** PASSAGE TO READ follows **
The seminars are held on Tuesdays at 14:00 in B3.02 (unless stated otherwise).

Term 3

May 2, 2023
Han Yu (Warwick)
Title: $p$-adic approximation on $q$-Cantor sets.
Abstract: In this talk, I will introduce a series of problems regarding Diophantine approximation on Cantor sets. One example of such a problem was presented by Sanju Velani as follows: Take the middle-third Cantor set $C_3$. What can we say about approximating points on $C_3$ by dyadic rationals (i.e. rationals like $\mathbb{Z}/2^{\mathbb{N}}$)? We will see a few more related problems/conjectures in this direction and partial progress.

Term 2

• January 10, 2023
  Cagri Sert (Warwick)
  Stationary measures for SL(2,R)-actions on homogeneous bundles over flag varieties
  Abstract: Let X_{k,d} denote the space of rank-k lattices in R^d. Topological and statistical properties of the dynamics of discrete subgroups of G = SL(d,R) on X_{d,d} were described in the seminal works of Benoist--Quint. A key step/result in this study is the classification of stationary measures on X_{d,d}. Later, Sargent--Shapira initiated the study of dynamics on the spaces X_{k,d}. When k < d, the space X_{k,d} is of a different nature and a clear description of dynamics on these spaces is far from being established. Given a probability measure \mu Zariski-dense in a copy of SL(2,R) in G, we give a classifi cation of stationary measures on X_{k,d} and prove corresponding equidistribution results. In contrast to the results of Benoist--Quint, the type of stationary measures that \mu admits depends strongly on the position of SL(2,R) relative to parabolic subgroups of G. I will review the preceding works (Benoist--Quint, Eskin--Lindenstrauss, Sargent--Shapira) and discuss main cases and ideas. Joint work with Alexander Gorodnik and Jialun Li.
  
  

  ---

• January 17, 2023
  Constantin Kogler (Oxford)
** End of PASSAGE TO READ **
** DATA SUPPLIED follows **
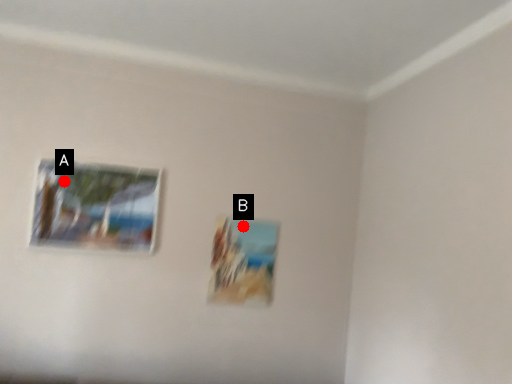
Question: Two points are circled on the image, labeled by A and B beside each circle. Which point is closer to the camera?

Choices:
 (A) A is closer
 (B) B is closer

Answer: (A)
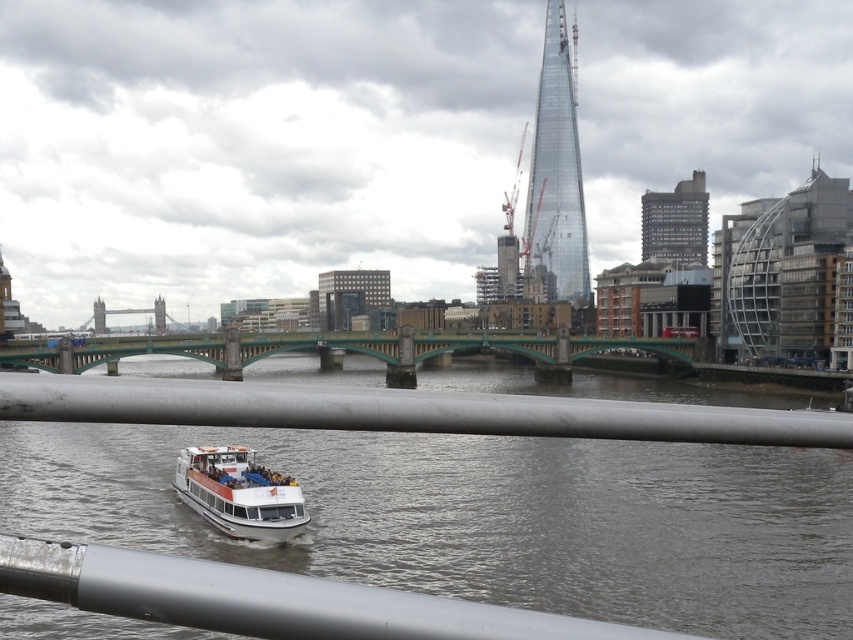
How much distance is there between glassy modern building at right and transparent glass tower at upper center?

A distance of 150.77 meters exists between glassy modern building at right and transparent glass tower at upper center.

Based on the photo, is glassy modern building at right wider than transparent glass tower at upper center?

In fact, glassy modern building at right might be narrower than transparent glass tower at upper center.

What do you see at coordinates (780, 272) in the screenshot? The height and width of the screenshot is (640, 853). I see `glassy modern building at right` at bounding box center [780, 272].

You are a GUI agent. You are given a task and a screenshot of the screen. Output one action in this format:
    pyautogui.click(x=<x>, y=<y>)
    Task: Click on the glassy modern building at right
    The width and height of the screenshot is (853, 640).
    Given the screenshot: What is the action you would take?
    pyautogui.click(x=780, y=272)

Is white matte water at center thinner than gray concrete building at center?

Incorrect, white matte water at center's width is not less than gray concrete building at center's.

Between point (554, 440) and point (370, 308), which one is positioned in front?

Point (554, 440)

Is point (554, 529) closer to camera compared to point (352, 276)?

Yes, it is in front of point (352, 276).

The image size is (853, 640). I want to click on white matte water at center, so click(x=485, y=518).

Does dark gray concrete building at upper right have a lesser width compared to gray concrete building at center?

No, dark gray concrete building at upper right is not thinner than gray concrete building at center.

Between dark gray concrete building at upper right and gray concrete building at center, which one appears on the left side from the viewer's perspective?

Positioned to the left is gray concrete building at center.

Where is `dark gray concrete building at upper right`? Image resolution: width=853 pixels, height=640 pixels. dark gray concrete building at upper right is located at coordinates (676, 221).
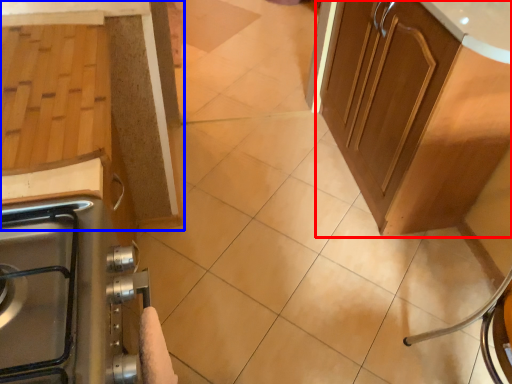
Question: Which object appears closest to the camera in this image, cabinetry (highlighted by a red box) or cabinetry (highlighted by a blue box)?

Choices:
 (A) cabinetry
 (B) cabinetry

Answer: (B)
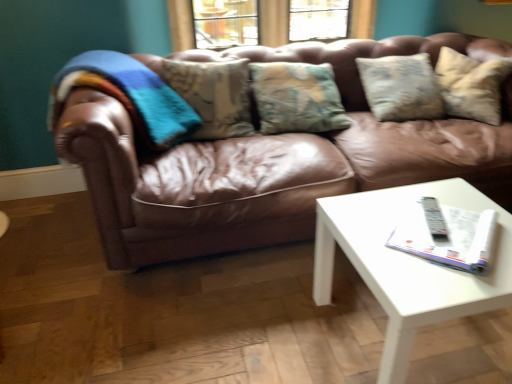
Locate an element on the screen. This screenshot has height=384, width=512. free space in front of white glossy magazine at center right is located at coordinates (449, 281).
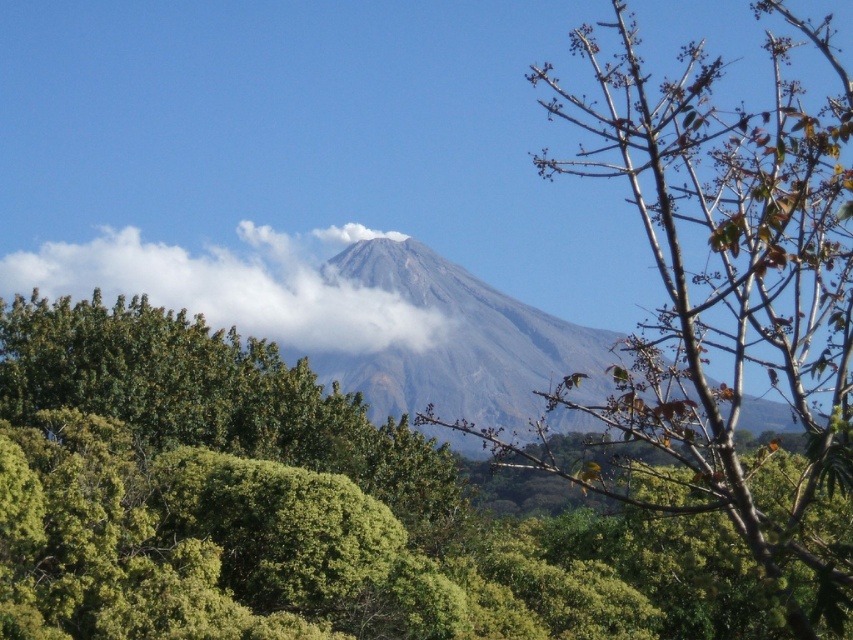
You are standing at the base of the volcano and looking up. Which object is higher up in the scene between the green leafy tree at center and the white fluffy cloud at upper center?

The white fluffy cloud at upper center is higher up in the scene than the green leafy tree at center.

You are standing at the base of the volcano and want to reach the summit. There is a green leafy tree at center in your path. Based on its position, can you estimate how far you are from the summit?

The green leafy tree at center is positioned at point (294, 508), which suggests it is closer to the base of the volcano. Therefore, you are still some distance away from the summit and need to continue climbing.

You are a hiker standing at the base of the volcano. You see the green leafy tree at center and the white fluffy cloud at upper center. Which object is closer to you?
** End of DATA SUPPLIED **
- **ASSIGNMENT 1**: Output the entries exactly as they appear, from the line containing "Locate an element" through the last line of the entries, inclusive, and leave out any picture lines.
- **ASSIGNMENT 2**: Write the next part of the seminar listing, picking up right after its last line.
The seminar listing and the entries have nothing to do with each other.

- **OUTPUT 1**:
Locate an element on the screen. This screenshot has height=384, width=512. free space in front of white glossy magazine at center right is located at coordinates (449, 281).
You are standing at the base of the volcano and looking up. Which object is higher up in the scene between the green leafy tree at center and the white fluffy cloud at upper center?

The white fluffy cloud at upper center is higher up in the scene than the green leafy tree at center.

You are standing at the base of the volcano and want to reach the summit. There is a green leafy tree at center in your path. Based on its position, can you estimate how far you are from the summit?

The green leafy tree at center is positioned at point (294, 508), which suggests it is closer to the base of the volcano. Therefore, you are still some distance away from the summit and need to continue climbing.

You are a hiker standing at the base of the volcano. You see the green leafy tree at center and the white fluffy cloud at upper center. Which object is closer to you?

- **OUTPUT 2**:
  Random walks on symmetric spaces
  Abstract: We discuss recent progress in describing the local behaviour of random walks on non-compact simple Lie groups such as SL(2,R). Indeed, we give the first examples of finitely supported measures satisfying a local limit theorem for the Lie group acting on its symmetric space. The employed techniques are related to Bourgain’s construction of a finitely supported measure on SL(2,R) with an absolutely continuous Furstenberg measure. In addition, we report on joint work with Wooyeon Kim establishing effective density of random walks on homogeneous spaces for measures supported on finitely many matrices with algebraic entries.
  
  

  ---

• January 24, 2023
  Xiong Jin (Manchester)
  An extension of Hochman and Shmerkin’s projection theorem
• Abstract: In this talk I will present an extension of Hochman and Shmerkin’s projection theorem on the product of integer-multiplication invariant measures on the unit circle. In the symbolic setting we extend these measures to left-shift invariant measures mapped through one-dimensional iterated function systems without any separation conditions. Consequently, we prove that Bernoulli convolutions with log-rationally independent parameters are dissonate, i.e., their convolution has the maximal possible dimension. If time allows, I will also mention the extension of H.-S. theorem from invariant measures to a class of random measures called Mandelbrot cascades. This leads to an extension of Furstenberg’s sumset conjecture (now a theorem by Hochman and Shmerkin) to some more general random fractal sets.

• January 31, 2023
  Yann Chaubet (Cambridge)
  Counting periodic trajectories under constraints
  Abstract: On a closed negatively curved surface, Margulis gave the asymptotic growth of the number of closed geodesics of bounded length, when the bound goes to infinity. In this talk, we will present such asymptotic results for geodesics that satisfy certain (topological or geometric) constraints.

  ---

  
  
• February 7, 2023
  Terry Soo (University College London)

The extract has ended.